在所有文明的早期,“对于持续不变的或定期循环发生的一些活动只能假用一个有人格的代理人加以说明”③,由此便产生了神的观念。人们通过神话来解释宇宙的生成,解释宇宙与人的关系,解释人们的世间生活、他们的社会制度与政治法律制度。按照神话观念,人间秩序是宇宙秩序的组成部分,通过古希腊《荷马史诗》和赫西俄德的长诗以及其他的神话与史诗对宇宙秩序与社会秩序的描述,我们可以得见古人所构建的神人关系、人与人之间关系的大体样貌。这种对神人关系、人与人关系的早期构建,已经包含一些人权因素的萌芽,这为后世人权的出现孕育了基因并为其后权利、人权等更为具体的观念奠定了基础。

  在古希腊的创世神话中,宇宙和众神并非上帝随意所造而是在自身的运动中形成的,它以神人同形同性为基础,以人类的生殖力比拟自然的生成。这对后来希腊哲学的宇宙生成论发生了直接的影响。古希腊神话表达的是自然神的多神崇拜观念:宙斯是奥林匹斯山的主神,另有各神专司一种自然现象,如日、月、星、河、海、雷诸神,以及执掌人类活动和代表人类特征的神。这种对自然神的崇拜诱发了希腊哲学探索自然奥秘的兴趣,这种自然神的多元化则奠定了希腊哲学的包容性与开放性。一方面,希腊众神的重要特征是与人同形同性,神与人有着相同的体貌特征与七情六欲,神与英雄也具有人的一切恶行。“神祇们完全是人性的,并具有超人的威力,在道德上他们并没有值得称述的”④。在东方和后来的基督教中,神是至善至美而人则是渺小又罪孽深重的;而在古希腊,人们对神的信仰并没有将人挤压到微不足道的地步。另一方面,诸神虽然与人同形同性,但却是人最美、最健全、最有智慧和力量的典范。神性和人性之间是互相辉映而非不可逾越的,诸神的形象乃是一种包含着缺陷的生动完美,是人的完善典型,体现着人的美与智慧可以达到的最高境界。由此可以看出,希腊人在崇拜神的同时,也相信人的智慧和力量。修昔底德在《伯罗奔尼撒战争史》中说:“人是第一重要的,其他一切都是人的劳动成果” ⑤。在这里,修昔底德通过伯里克利之口表达了希腊在文明早期就已出现的一种古典人本主义。这种古典人本主义认为人是衡量一切的尺度,人乃世界之本。可以看出,在希腊文明之初,就表现出了一定程度的人类崇拜或人文主义。直到今天,西方人仍是人类集体力量的崇拜者,尤其是崇拜自己通过现代科学家的种种发现而征服人类之外的自然界的力量,溯其源头,这种传统在古希腊的神话之中已现端倪。

§ 已存储数据

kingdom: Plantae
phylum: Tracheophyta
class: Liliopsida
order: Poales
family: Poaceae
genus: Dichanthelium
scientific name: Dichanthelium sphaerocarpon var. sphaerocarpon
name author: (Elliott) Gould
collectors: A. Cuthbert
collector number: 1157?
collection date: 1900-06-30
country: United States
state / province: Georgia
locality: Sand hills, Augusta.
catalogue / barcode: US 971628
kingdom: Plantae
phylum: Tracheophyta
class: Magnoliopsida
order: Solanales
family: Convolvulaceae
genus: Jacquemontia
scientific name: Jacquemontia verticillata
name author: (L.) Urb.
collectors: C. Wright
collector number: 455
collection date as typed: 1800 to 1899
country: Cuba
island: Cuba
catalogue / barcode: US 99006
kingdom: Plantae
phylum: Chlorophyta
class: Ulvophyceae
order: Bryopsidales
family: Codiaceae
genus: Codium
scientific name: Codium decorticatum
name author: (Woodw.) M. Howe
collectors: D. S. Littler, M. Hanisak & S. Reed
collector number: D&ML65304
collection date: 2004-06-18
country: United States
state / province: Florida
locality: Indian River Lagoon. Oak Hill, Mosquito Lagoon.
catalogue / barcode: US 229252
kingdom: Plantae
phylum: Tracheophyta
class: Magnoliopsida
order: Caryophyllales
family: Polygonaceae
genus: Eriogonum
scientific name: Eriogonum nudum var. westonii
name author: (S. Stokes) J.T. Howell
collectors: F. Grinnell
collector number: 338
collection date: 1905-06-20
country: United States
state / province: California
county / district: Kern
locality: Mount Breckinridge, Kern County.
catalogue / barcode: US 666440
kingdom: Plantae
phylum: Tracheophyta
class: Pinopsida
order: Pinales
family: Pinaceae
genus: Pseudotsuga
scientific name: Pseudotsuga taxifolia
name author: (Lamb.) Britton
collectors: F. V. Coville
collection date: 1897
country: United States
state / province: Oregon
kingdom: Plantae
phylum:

§ 练习任务
请原样输出上文关于古希腊神话的摘录，从含有“在古希腊的创世神话中,宇宙和”的地方开始，到“在古希腊的神话之中已现端倪。”为止。

§ 书面答复
在古希腊的创世神话中,宇宙和众神并非上帝随意所造而是在自身的运动中形成的,它以神人同形同性为基础,以人类的生殖力比拟自然的生成。这对后来希腊哲学的宇宙生成论发生了直接的影响。古希腊神话表达的是自然神的多神崇拜观念:宙斯是奥林匹斯山的主神,另有各神专司一种自然现象,如日、月、星、河、海、雷诸神,以及执掌人类活动和代表人类特征的神。这种对自然神的崇拜诱发了希腊哲学探索自然奥秘的兴趣,这种自然神的多元化则奠定了希腊哲学的包容性与开放性。一方面,希腊众神的重要特征是与人同形同性,神与人有着相同的体貌特征与七情六欲,神与英雄也具有人的一切恶行。“神祇们完全是人性的,并具有超人的威力,在道德上他们并没有值得称述的”④。在东方和后来的基督教中,神是至善至美而人则是渺小又罪孽深重的;而在古希腊,人们对神的信仰并没有将人挤压到微不足道的地步。另一方面,诸神虽然与人同形同性,但却是人最美、最健全、最有智慧和力量的典范。神性和人性之间是互相辉映而非不可逾越的,诸神的形象乃是一种包含着缺陷的生动完美,是人的完善典型,体现着人的美与智慧可以达到的最高境界。由此可以看出,希腊人在崇拜神的同时,也相信人的智慧和力量。修昔底德在《伯罗奔尼撒战争史》中说:“人是第一重要的,其他一切都是人的劳动成果” ⑤。在这里,修昔底德通过伯里克利之口表达了希腊在文明早期就已出现的一种古典人本主义。这种古典人本主义认为人是衡量一切的尺度,人乃世界之本。可以看出,在希腊文明之初,就表现出了一定程度的人类崇拜或人文主义。直到今天,西方人仍是人类集体力量的崇拜者,尤其是崇拜自己通过现代科学家的种种发现而征服人类之外的自然界的力量,溯其源头,这种传统在古希腊的神话之中已现端倪。